_DIRECTION 1_
Translate the sentence "Yep, you've got the process figured out." from the mailing list message into Spanish.
_DIRECTION 2_
According to the mailing list message, on which mailing list does this kind of development discussion usually happen?

_DOCUMENT TEXT_
[chirp_users] General inquiry on adding "settings"
Tom Hayward
Sun Feb 2 15:20:00 PST 2014
On Feb 2, 2014 1:05 PM, <chirp.cordless at xoxy.net> wrote:
> I haven't seen this kind of development meta-discussion, so here goes:
This kind of discussion usually happens on the chirp_devel mailling list:
http://intrepid.danplanet.com/mailman/listinfo/chirp_devel
> I guess the process would be to change a setting via the radio's buttons,
> read into chirp. and record what changed in the data stream. Rinse and
> repeat. If someone (me, for example) were to do that and provide the map,
> would that likely be enough to have someone else pick it up and code it
into Chirp?
Yep, you've got the process figured out.
> And if so, what form should the 'map' take? Several hundred complete
> radio images seems less than optimal to me, for several reasons,
> most obviously that it still needs interpretation to code from.
> I could probably do a Python const data structure or equivalent
> if pointed to an example.

_SUPPLIED MATERIAL_
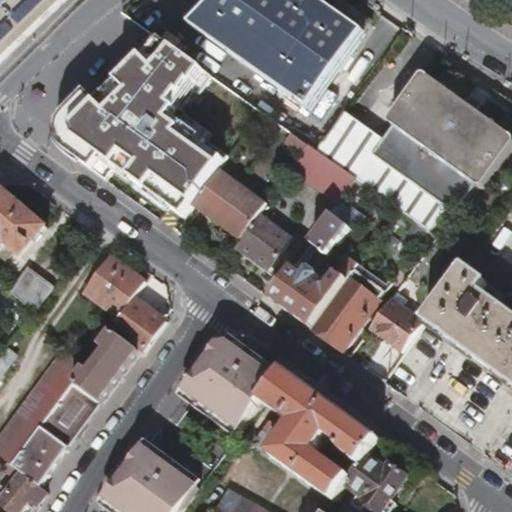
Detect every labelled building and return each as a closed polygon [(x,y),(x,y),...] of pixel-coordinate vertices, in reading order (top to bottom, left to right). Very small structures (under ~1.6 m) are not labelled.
[(61,0),(0,60),(0,61),(4,66),(70,0),(61,0)] [(0,0),(0,69),(0,70),(4,66),(0,61),(0,60),(61,0),(0,0)] [(218,0),(193,27),(311,112),(368,35),(318,0),(218,0)] [(260,111),(169,46),(128,98),(81,160),(176,230),(260,111)] [(511,112),(500,128),(427,75),(392,122),(393,126),(397,129),(387,143),(380,151),(354,132),(360,124),(347,114),(319,153),(359,182),(402,212),(413,220),(429,232),(446,208),(458,216),(479,188),(483,191),(486,191),(511,154),(511,112)] [(256,133),(268,117),(264,113),(252,129),(256,133)] [(387,143),(360,124),(354,132),(380,151),(387,143)] [(295,170),(343,205),(351,194),(359,182),(319,153),(311,148),(295,170)] [(243,243),(262,216),(269,206),(221,172),(195,208),(243,243)] [(361,213),(387,232),(393,224),(402,212),(359,182),(351,194),(366,205),(361,213)] [(49,230),(3,191),(0,193),(0,257),(7,264),(16,254),(23,260),(49,230)] [(404,232),(413,220),(402,212),(393,224),(404,232)] [(277,227),(263,217),(238,251),(271,275),(296,241),(284,232),(286,228),(279,223),(277,227)] [(353,232),(334,218),(314,246),(330,257),(339,245),(342,247),(353,232)] [(87,295),(122,321),(137,301),(149,284),(114,259),(87,295)] [(308,277),(297,269),(273,302),(315,332),(357,274),(362,267),(352,260),(339,278),(330,289),(326,290),(319,285),(322,280),(321,277),(315,272),(312,272),(308,277)] [(364,279),(357,274),(315,332),(346,355),(373,318),(371,317),(395,285),(372,268),(364,279)] [(54,289),(30,269),(13,293),(36,312),(54,289)] [(428,325),(511,386),(511,315),(497,305),(504,296),(468,269),(428,325)] [(141,354),(164,321),(137,301),(122,321),(113,333),(102,349),(106,351),(91,372),(86,369),(75,385),(16,467),(44,489),(141,354)] [(381,310),(386,314),(390,309),(384,305),(381,310)] [(373,332),(406,356),(423,331),(391,308),(390,309),(386,314),(373,332)] [(164,321),(141,354),(144,356),(168,324),(164,321)] [(186,394),(231,426),(269,374),(229,345),(220,347),(186,394)] [(0,384),(19,356),(8,349),(0,358),(0,384)] [(67,352),(0,444),(0,454),(10,463),(16,467),(75,385),(86,369),(88,368),(67,352)] [(353,480),(345,474),(331,463),(325,458),(319,454),(322,451),(324,447),(330,439),(335,443),(344,449),(343,451),(345,452),(343,455),(362,468),(369,458),(381,442),(287,373),(281,382),(264,405),(287,422),(281,430),(272,425),(257,446),(336,504),(348,487),(353,480)] [(281,382),(269,374),(231,426),(242,434),(264,405),(281,382)] [(330,451),(335,443),(330,439),(324,447),(330,451)] [(107,503),(119,511),(167,511),(190,482),(145,451),(107,503)] [(331,463),(345,474),(348,469),(334,458),(331,463)] [(380,465),(369,458),(362,468),(353,480),(348,487),(368,502),(367,503),(378,511),(394,511),(398,507),(394,504),(411,481),(392,468),(391,470),(382,463),(380,465)] [(5,470),(14,477),(19,480),(2,502),(1,503),(11,511),(22,511),(31,500),(40,506),(50,493),(44,489),(16,467),(10,463),(5,470)] [(218,479),(212,475),(202,489),(208,493),(218,479)] [(19,480),(14,477),(0,495),(0,500),(2,502),(19,480)] [(185,511),(201,491),(190,482),(167,511),(185,511)] [(268,511),(231,491),(217,511),(268,511)]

_FINAL ANSWER 1_
Sí, ya tienes claro el proceso.

_FINAL ANSWER 2_
The chirp_devel mailing list.